4. Puasa tasuah dan assyura
Puasa tasuah dan assyura yaitu puasa yang dilakukan pada tanggal 9 dan10 mukharom puas ini, puasa ini di laksanakan dalam rangka memperingati berbagai peristiwa penting dan bersejarah bagi umat-umat nabi terdahulu seperti dipertemukannya nabi Adam A.S. dan Hawa, di keluarkannya nabi yunus dari perut ikan paus, selamatnya nabi Musa dari kejaran pasukan Firaun dan masih banyak lainnya, semuanya terjadi pada tanggal 10 muharram. Lalu kenapa nabi muhammad memerintahkan dua hari puasa sekaligus yakni tanggal 9 dan 10, hal ini ternyata dimaksudkan untuk membedakan umat muslim dengan umat Yahudi yang berpuasa hanya sehari pada tanggal 10 muharrom.
5. Puasa pada bulan-bulan yang dimuliakan
Ada beberapa bulan yang dimuliakan dalam satu tahun diantaranya zulhijah, dan muharam serta rajab.

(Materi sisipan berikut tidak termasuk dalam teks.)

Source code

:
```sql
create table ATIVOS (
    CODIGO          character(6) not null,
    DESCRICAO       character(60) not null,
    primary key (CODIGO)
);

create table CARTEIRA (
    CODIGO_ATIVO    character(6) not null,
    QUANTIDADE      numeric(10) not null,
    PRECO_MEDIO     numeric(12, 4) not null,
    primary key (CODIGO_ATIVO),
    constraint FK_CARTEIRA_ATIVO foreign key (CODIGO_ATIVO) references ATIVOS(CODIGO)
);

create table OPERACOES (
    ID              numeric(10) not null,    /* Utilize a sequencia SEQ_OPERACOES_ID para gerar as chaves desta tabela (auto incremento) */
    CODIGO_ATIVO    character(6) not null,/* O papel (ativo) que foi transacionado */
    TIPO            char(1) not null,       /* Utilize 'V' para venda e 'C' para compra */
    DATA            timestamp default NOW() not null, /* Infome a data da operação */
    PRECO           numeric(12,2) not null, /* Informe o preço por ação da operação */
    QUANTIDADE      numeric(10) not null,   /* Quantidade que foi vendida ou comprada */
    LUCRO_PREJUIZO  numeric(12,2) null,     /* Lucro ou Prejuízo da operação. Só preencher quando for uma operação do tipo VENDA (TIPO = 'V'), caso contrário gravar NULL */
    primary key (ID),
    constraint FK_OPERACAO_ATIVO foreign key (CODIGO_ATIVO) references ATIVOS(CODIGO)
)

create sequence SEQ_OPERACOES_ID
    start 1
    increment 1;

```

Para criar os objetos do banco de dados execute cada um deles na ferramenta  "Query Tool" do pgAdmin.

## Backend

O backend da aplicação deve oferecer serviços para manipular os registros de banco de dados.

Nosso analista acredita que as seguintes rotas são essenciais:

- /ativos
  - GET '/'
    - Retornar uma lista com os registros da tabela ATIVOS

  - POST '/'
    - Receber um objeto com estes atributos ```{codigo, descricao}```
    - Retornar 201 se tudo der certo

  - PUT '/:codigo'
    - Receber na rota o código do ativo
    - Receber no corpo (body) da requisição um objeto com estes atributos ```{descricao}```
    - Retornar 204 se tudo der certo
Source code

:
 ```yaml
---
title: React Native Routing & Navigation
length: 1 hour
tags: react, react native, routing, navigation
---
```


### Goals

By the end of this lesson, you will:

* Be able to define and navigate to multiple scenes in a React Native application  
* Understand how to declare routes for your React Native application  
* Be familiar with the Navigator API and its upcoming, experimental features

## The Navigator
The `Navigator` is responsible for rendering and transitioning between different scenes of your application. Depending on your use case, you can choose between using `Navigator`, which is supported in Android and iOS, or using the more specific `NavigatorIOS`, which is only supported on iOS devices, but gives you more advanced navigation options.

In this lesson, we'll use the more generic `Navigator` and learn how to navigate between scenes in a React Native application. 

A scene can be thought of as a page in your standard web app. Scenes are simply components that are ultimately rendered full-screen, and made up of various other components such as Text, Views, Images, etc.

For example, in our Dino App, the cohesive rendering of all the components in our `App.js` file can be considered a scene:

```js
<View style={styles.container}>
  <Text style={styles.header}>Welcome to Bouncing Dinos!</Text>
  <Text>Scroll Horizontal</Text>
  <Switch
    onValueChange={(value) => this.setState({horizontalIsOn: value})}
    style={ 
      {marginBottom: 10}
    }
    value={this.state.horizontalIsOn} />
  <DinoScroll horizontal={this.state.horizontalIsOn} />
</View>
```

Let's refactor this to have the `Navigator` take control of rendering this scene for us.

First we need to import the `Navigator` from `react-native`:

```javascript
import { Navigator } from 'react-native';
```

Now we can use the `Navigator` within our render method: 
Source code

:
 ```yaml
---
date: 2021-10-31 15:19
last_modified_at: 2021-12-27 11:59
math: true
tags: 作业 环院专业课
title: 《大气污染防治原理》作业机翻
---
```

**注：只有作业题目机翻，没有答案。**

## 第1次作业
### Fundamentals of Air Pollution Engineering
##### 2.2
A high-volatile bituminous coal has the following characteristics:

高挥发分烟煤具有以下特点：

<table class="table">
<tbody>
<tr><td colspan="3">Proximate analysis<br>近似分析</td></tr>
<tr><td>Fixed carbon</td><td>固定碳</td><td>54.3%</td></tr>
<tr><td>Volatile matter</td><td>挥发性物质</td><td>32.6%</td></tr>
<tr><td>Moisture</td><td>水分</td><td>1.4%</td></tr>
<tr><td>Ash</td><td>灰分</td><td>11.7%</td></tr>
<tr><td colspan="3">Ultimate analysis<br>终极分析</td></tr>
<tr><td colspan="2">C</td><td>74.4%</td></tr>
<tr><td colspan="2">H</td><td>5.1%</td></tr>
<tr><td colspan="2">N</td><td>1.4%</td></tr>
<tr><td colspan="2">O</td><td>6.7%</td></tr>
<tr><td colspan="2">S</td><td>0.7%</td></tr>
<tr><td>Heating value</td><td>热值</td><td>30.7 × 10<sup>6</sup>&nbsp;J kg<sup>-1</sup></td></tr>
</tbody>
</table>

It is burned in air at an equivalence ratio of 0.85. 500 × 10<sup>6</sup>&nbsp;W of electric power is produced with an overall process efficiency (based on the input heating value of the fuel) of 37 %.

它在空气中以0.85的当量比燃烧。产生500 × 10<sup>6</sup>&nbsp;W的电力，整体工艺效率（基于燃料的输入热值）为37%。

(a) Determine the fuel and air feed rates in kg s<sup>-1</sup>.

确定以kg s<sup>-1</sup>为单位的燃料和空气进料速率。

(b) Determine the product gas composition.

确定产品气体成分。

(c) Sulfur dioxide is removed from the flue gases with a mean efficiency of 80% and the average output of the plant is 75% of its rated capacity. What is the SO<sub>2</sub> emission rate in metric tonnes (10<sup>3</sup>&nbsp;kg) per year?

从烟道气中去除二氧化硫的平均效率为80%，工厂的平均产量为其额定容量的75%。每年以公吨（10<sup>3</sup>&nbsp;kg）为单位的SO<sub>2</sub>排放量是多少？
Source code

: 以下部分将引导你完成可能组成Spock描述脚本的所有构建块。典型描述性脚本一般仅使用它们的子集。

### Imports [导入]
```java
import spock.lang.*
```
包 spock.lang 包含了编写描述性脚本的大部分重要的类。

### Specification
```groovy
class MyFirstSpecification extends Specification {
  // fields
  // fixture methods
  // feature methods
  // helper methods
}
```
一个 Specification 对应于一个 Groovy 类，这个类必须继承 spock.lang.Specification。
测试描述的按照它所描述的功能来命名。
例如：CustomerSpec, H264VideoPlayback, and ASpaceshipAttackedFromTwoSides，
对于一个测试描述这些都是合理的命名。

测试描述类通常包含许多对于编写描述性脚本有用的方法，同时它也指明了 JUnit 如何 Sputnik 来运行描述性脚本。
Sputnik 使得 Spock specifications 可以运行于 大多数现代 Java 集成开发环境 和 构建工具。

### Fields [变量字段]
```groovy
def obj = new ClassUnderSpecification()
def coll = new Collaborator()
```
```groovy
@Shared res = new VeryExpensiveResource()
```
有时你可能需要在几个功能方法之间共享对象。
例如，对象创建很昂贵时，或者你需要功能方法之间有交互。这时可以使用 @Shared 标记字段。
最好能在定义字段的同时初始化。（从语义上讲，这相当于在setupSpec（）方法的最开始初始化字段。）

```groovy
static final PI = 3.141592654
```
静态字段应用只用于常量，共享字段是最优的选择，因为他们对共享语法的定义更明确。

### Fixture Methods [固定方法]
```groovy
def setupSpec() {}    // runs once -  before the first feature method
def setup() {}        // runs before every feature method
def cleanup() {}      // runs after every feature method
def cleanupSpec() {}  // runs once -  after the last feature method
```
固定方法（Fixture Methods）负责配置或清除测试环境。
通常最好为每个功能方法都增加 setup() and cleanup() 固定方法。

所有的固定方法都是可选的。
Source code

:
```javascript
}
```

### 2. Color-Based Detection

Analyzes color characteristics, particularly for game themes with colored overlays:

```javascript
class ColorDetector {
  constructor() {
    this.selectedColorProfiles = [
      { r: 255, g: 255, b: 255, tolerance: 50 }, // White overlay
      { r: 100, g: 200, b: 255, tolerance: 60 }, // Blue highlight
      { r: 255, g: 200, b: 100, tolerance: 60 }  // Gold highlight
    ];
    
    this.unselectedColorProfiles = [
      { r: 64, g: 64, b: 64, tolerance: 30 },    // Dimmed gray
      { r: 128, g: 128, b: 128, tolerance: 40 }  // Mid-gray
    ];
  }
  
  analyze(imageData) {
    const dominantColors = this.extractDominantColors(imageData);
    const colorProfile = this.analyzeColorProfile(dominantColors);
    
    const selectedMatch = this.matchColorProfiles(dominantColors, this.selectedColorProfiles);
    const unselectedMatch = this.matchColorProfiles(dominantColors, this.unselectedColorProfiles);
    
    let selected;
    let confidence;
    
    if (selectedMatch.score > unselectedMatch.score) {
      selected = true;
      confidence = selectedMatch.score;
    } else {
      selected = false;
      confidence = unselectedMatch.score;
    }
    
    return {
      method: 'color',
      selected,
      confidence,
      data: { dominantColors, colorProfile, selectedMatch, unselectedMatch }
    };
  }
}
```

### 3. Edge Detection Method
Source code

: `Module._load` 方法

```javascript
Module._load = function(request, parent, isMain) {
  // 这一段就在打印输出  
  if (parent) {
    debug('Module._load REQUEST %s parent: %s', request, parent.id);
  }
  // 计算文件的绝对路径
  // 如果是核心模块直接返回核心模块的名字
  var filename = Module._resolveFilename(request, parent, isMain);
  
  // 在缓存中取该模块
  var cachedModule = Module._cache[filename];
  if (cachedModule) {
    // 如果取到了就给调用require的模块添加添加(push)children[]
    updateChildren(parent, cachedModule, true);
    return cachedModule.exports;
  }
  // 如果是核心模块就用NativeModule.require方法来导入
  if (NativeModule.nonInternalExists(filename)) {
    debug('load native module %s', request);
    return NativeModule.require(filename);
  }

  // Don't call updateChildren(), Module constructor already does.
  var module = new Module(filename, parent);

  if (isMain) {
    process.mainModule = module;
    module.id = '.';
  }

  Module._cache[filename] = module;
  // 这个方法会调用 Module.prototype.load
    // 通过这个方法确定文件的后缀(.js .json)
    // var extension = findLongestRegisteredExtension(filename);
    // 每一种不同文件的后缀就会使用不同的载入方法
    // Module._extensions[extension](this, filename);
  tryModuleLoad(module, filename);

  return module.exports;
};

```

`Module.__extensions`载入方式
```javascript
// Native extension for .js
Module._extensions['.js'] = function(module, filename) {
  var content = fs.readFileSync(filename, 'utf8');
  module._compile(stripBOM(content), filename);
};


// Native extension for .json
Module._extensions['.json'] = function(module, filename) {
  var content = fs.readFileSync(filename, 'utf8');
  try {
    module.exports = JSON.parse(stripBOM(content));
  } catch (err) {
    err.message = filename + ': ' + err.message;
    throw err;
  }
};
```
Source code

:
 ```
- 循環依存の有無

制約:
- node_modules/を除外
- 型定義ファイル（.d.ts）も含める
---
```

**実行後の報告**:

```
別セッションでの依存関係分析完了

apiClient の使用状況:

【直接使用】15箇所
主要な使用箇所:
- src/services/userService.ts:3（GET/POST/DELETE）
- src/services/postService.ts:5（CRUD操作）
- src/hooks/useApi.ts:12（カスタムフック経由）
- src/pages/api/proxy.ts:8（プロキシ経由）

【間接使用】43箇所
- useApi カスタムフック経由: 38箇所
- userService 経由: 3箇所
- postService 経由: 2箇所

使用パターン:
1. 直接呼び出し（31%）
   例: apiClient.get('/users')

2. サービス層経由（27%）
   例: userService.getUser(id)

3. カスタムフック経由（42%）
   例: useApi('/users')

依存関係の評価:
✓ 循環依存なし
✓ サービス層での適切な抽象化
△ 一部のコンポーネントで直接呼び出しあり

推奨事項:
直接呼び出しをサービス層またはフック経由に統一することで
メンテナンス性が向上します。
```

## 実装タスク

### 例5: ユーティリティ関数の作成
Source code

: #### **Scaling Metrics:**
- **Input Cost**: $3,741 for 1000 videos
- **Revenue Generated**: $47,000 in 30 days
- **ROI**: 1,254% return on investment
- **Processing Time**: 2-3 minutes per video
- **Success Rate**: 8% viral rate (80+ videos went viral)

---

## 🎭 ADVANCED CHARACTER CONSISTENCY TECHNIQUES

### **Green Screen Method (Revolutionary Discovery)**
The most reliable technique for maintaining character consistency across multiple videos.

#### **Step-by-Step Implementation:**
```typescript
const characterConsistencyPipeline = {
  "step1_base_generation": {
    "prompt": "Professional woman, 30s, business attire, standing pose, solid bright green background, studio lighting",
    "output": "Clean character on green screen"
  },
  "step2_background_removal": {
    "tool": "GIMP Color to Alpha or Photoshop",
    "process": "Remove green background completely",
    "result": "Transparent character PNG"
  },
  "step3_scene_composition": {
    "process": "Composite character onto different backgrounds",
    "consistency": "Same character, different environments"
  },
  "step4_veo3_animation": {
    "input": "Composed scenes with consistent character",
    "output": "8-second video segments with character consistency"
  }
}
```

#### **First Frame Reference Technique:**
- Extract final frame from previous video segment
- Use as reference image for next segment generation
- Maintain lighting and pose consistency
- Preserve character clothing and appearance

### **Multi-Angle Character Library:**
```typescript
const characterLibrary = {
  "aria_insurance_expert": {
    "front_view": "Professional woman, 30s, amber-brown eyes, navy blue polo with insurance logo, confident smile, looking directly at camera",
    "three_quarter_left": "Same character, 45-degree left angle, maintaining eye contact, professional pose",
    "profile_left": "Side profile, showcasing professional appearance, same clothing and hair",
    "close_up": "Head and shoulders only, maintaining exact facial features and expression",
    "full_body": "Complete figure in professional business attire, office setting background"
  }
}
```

Bulan- bulan ini merupakan bulan yang utama untuk puasa setelah bulan ramadhan.
D. Manfaat Menjalankan Ibadah Puasa
Banyak manfaat dikala kita menjalankan ibadah puasa baik secara lahiriya maupun bathiniyah, berikut beberapa manfaat menjalankan ibadah puasa dari segi fisik:
1. Puasa mengistirahatkan mesin percernaan.
2. Puasa sebagai zakat tubuh.
3. Puasa meningkatkan daya tahan tubuh.
4. Puasa sebagai terapi kesehatan.
5. Puasa memperbaiki fungsi hormon.
6. Puaasa mencerdaskan fungsi otak.
Di samping memiliki manfaat secara fisik, puasa juga memiliki manfaat secara psikis, diantaranya sebagai berikut:
1. Puasa mengantar sikap hidup taqwa.
2. Puasa mengenang sejarah perjuangan.
3. Puasa mengurangi tekanan jiwa.
4. Puasa memupuk solidaritas sosial.
5. Puasa pengendalian diri dan stabilitas dunia.
6. puasa melatih kesabaran.
7. Puasa menajamkan mata hati dan intuisi.
8. Puasa menjalin keakraban keluarga.
Ali Maksum, Hujjah Ahlusssunah Wal Jamaah ( Yogyakarta: CV Pekalongan, 1983), hlm. 41.